▸ DAFTAR TUGAS
a. Tentukan apakah setiap pernyataan berikut sesuai dengan teks tentang operasi intelijen di Timor Timur, lalu jawab ya atau tidak dengan kutipan persis dari teks yang menjadi penentunya: (i) Bakin mendirikan markas di Motaain, Belu, NTT; (ii) operasi intelijen di Motaain dikendalikan oleh Kolonel Inf Dading Kalbuadi; (iii) Mayjen Benny menunggu kepastian waktu operasi militer terbuka sebelum menyusupkan personel intelijennya.
b. Salin tanpa perubahan seluruh bagian teks tentang operasi intelijen di Timor Timur, mulai dari kata "Demi melancarkan operasi" terus hingga kata "Mayjen Benny Moerdani.".

▸ BLOK TEKS
Advertorial
Intisari-Online.com -Kekuatan militer di suatu negara jika akan melancarkan operasi tempur ke salah satu target umumnya terlebih dahulu mengirim pasukan intelijen.
Tujuan pasukan intelijen yang masuk ke daerah musuh secara diam-diam itu adalah untuk mengumpulkan informasi mengenai kekuatan tempur lawan.
Target lainnya yang diintai adalah wilayah yang akan menjadi operasi pendaratan pasukan baik dari laut maupun udara, dan berusaha membangun kontak dengan kelompok-kelompok perlawanan setempat.
Ketika militer Indonesia (ABRI) berencana akan melakukan operasi militer ke Timor Timur (sekarang Timor Leste) demi mendukung rakyat yang mau berintegrasi dengan RI, langkah awal yang ditempuh adalah melancarkan operasi intelijen terlebih dahulu.
(Baca juga:Ketika Pilot TNI AU Terjebak di Tengah Kelompok Bersenjata yang Telah Membunuh 4 Personel Kopassus)
Demi melancarkan operasi intelijen itu, Badan Koordinasi Intelijen Negara (Bakin) mendirikan semacam markas (safe house) di Motaain, Belu, NTT yang berfungsi untuk membentuk jaringan dengan kelompok-kelompok pro integrasi yang ada di Tim-Tim.
Petinggi Bakin yang mengendalikan operasi intelijen di Motaain adalah Ketua G-1/Intelijen Hankam, Mayjen Benny Moerdani.
Sebagai tokoh intelijen yang dikenal agresif, meskipun belum ada kepastian kapan operasi militer terbuka oleh ABRI dilaksanakan, Mayjen Benny diam-diam telah menyusupkan personel intelijennya.
Para personel intelijen yang akan bertugas secara sangat rahasia itu dipimpin oleh Kolonel Inf Dading Kalbuadi yang juga komandan pasukan elite, Grup-2 Para Komando (Parako) atau Komando Pasukan Sandi Yuda (Kopassanda ).

▸ BAGIAN DATASET

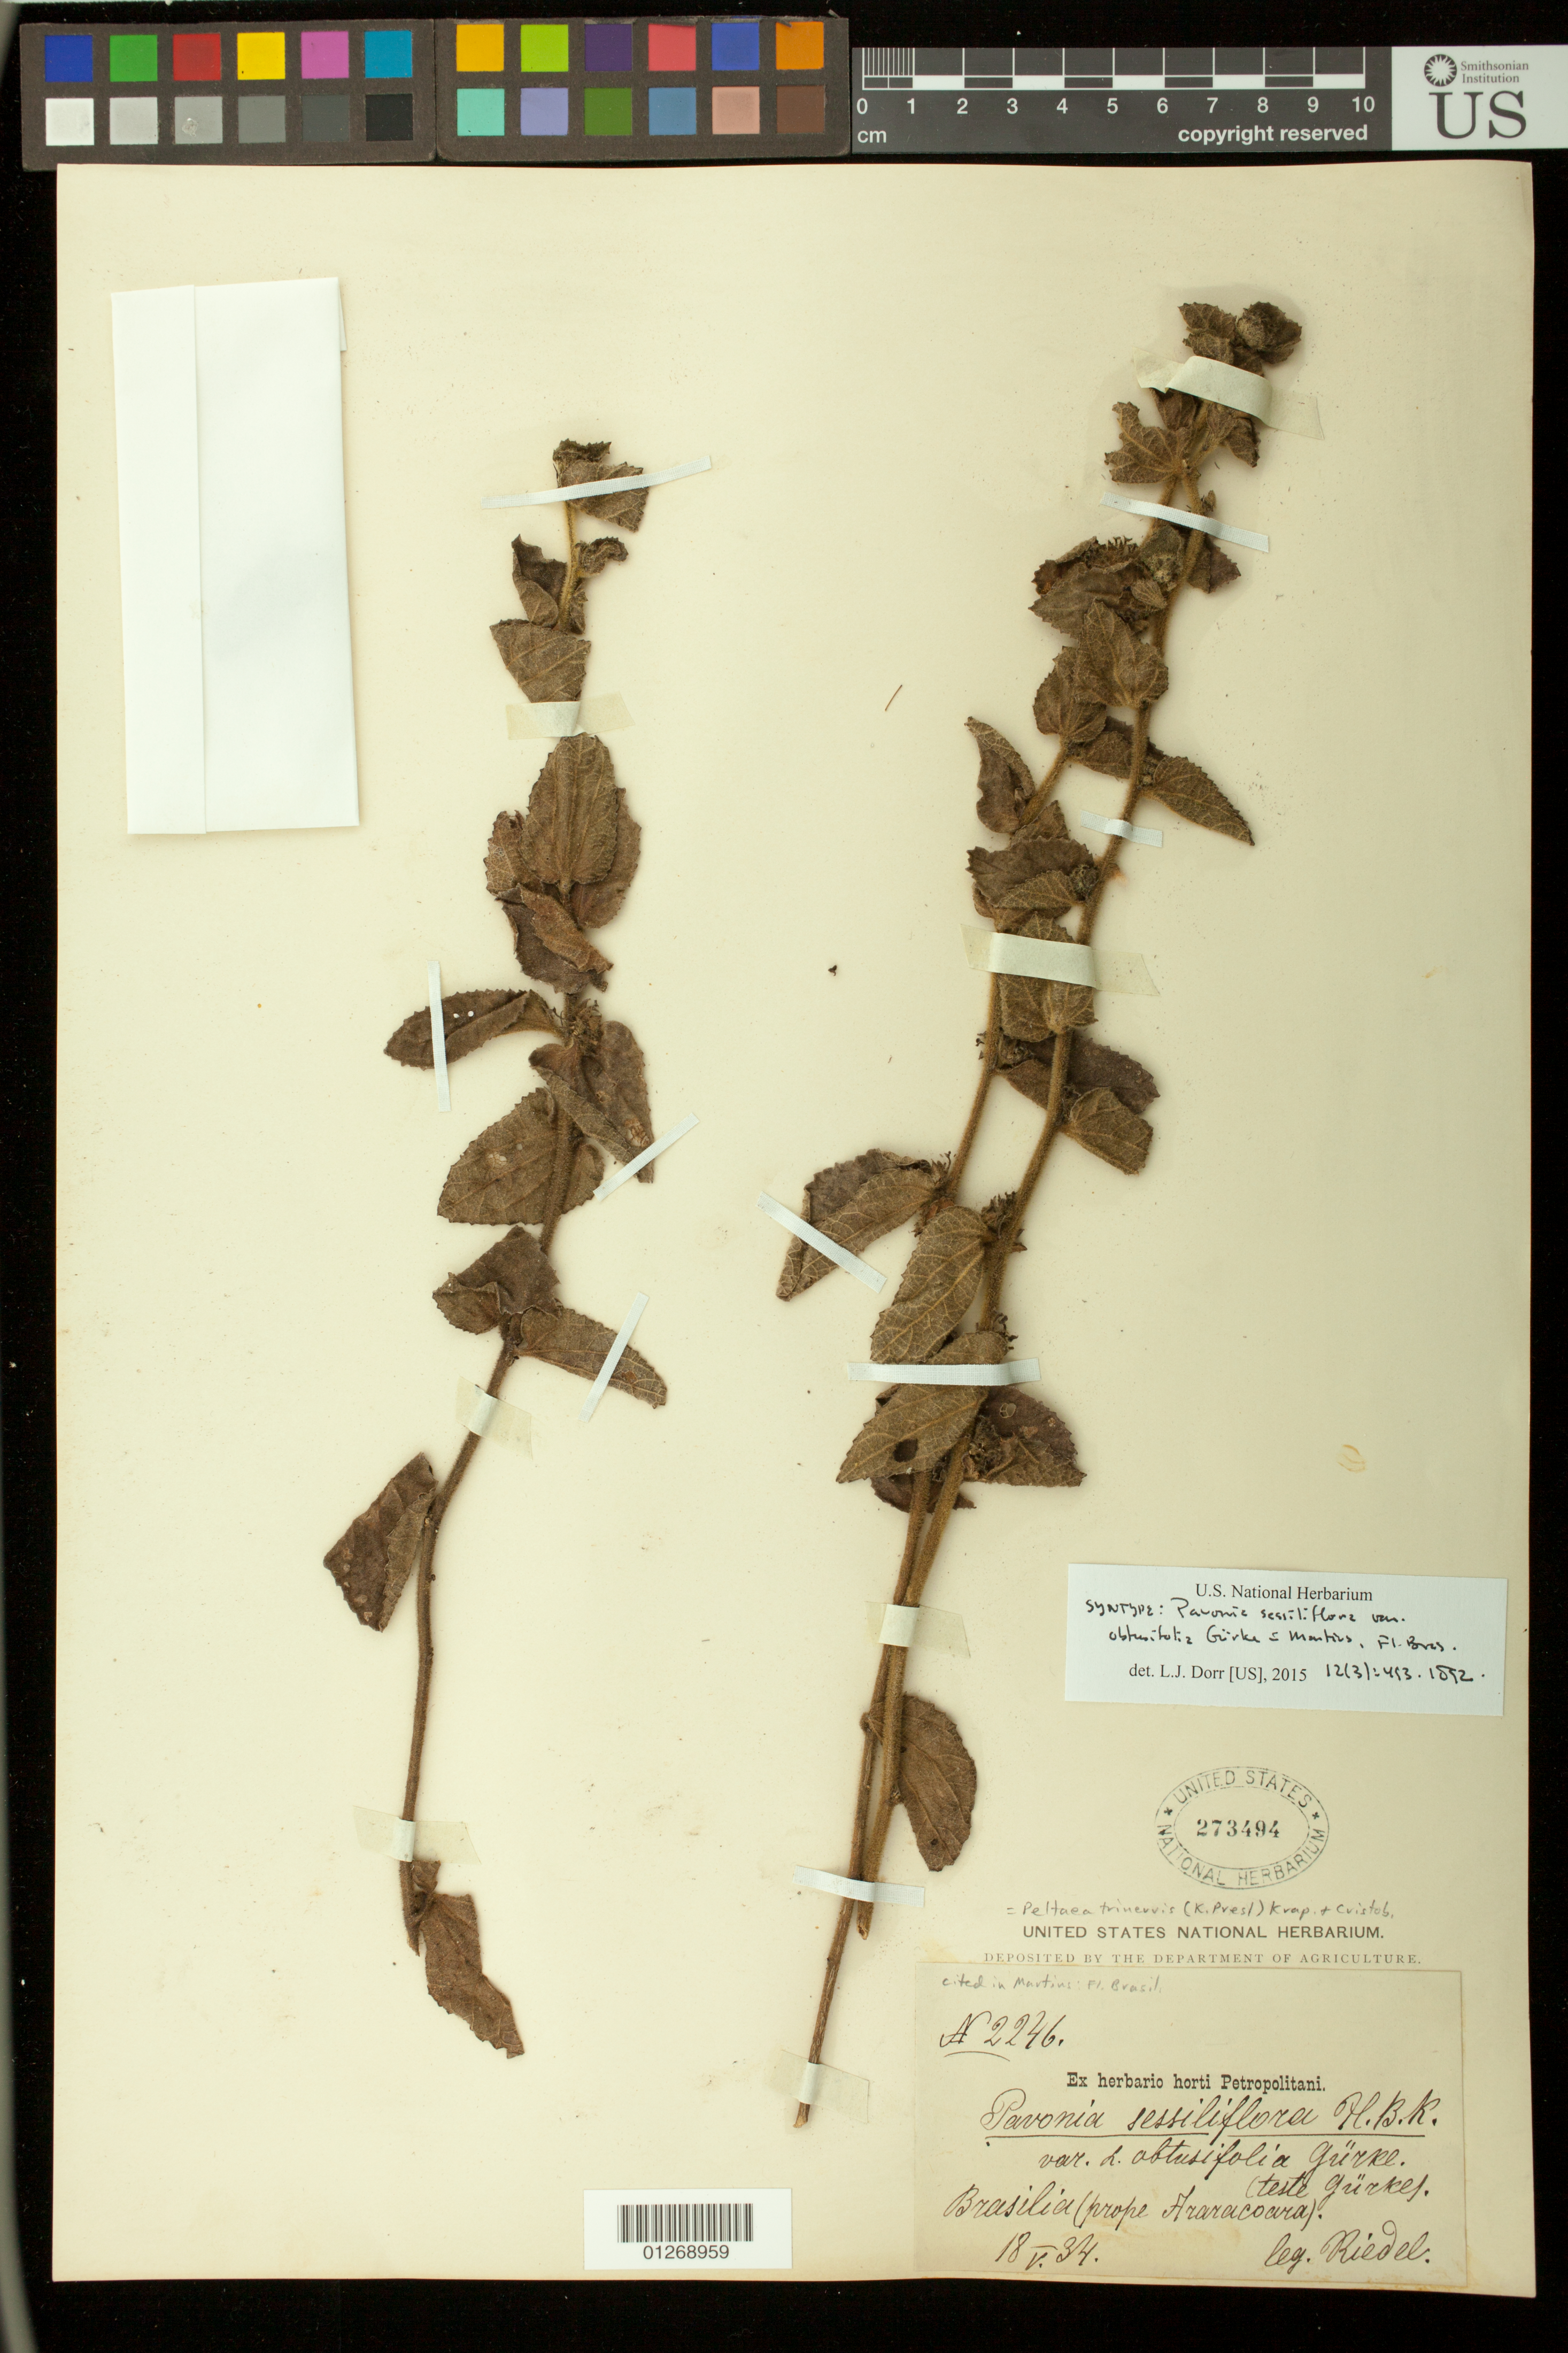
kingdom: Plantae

▸ JAWABAN LATIHAN
a.
(i) Ya: "Badan Koordinasi Intelijen Negara (Bakin) mendirikan semacam markas (safe house) di Motaain, Belu, NTT"
(ii) Tidak: "Petinggi Bakin yang mengendalikan operasi intelijen di Motaain adalah Ketua G-1/Intelijen Hankam, Mayjen Benny Moerdani."
(iii) Tidak: "meskipun belum ada kepastian kapan operasi militer terbuka oleh ABRI dilaksanakan, Mayjen Benny diam-diam telah menyusupkan personel intelijennya."

b.
Demi melancarkan operasi intelijen itu, Badan Koordinasi Intelijen Negara (Bakin) mendirikan semacam markas (safe house) di Motaain, Belu, NTT yang berfungsi untuk membentuk jaringan dengan kelompok-kelompok pro integrasi yang ada di Tim-Tim.
Petinggi Bakin yang mengendalikan operasi intelijen di Motaain adalah Ketua G-1/Intelijen Hankam, Mayjen Benny Moerdani.